The president's pause of the federal leasing program was meant to give the DOI time to conduct a comprehensive review of the "potential climate and other impacts associated with oil and gas activities on public lands or in offshore waters."
The U.S. Geological Survey has estimated that roughly 25% of the nation's total carbon emissions can be attributed to fossil fuel extraction on public lands and waters, and according to the DOI, the social costs of burning oil and gas obtained through drilling and fracking on government-owned parcels—including rising sea levels, extreme weather disasters, and adverse public health effects—range from $630 million to about $7 billion.
Nevertheless, the DOI's long-awaited review of its oil and gas leasing program largely ignored the climate crisis, leading environmental justice campaigners to describe the November report as a "shocking capitulation to the needs of corporate polluters."
According to the Center for Biological Diversity, "Federal fossil fuels that have not been leased to industry contain up to 450 billion tons of potential climate pollution; those already leased to industry contain up to 43 billion tons."

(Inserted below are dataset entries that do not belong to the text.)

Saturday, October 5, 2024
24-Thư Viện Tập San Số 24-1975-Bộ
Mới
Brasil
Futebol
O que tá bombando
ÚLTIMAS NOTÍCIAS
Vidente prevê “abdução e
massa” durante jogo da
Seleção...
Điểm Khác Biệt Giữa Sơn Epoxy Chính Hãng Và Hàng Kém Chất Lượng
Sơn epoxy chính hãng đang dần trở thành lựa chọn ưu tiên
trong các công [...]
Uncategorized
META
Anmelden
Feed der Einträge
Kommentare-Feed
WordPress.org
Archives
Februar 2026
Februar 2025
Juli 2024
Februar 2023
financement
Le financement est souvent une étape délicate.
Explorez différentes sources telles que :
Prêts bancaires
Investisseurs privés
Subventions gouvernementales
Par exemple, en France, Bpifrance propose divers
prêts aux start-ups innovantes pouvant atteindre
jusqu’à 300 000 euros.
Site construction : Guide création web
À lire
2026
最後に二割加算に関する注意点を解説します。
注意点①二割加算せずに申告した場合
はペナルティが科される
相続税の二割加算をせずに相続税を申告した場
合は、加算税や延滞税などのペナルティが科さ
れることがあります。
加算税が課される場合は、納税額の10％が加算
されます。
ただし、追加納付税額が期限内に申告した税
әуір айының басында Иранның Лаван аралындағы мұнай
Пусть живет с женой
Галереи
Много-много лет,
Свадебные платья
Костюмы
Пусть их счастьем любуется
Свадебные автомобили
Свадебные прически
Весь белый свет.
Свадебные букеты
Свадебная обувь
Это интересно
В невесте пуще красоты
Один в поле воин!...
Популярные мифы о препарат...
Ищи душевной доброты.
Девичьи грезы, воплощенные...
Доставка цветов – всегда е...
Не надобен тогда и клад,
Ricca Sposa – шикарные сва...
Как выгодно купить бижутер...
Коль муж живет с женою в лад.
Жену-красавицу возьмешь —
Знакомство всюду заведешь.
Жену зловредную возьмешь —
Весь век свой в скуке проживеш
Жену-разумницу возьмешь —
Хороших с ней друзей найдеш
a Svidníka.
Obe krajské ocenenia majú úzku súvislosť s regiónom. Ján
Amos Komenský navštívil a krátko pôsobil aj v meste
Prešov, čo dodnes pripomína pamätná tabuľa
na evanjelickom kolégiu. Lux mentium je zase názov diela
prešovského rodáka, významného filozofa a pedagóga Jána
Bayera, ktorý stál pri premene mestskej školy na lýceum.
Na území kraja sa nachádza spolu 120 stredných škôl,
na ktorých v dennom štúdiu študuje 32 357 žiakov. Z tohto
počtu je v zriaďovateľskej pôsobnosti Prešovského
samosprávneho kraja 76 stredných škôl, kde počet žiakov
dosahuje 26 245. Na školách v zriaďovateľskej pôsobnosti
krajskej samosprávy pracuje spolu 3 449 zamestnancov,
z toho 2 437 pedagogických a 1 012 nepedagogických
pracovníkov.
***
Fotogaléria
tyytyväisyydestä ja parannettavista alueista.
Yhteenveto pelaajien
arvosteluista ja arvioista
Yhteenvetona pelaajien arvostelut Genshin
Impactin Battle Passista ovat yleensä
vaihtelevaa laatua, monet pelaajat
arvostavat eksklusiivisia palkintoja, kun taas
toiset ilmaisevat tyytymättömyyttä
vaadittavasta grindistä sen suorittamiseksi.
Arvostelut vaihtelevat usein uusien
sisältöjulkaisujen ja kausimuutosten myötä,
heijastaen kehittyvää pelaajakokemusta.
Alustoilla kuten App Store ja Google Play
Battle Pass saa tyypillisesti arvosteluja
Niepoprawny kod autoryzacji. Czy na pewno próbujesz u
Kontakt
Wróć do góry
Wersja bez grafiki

Peer-reviewed research, meanwhile, has estimated that a nationwide ban on federal fossil fuel leasing would reduce carbon emissions by 280 million tons per year.
The moratorium the White House enacted last January did not affect existing leases. The Biden administration approved 34% more permits for oil and gas drilling on public lands in its first year than the Trump administration did in 2017, prompting environmental groups to file a separate lawsuit two weeks ago.
"The public is absorbing substantial economic and ecological costs from fossil fuel-driven climate disruption, including massive fires, biodiversity loss, superstorms, and extended drought," Erik Molvar, executive director of Western Watersheds Project, said Tuesday.
"Federal minerals belong to the public and should be managed in the public interest," he added, "which clearly dictates keeping federal fossil fuel deposits safely buried underground."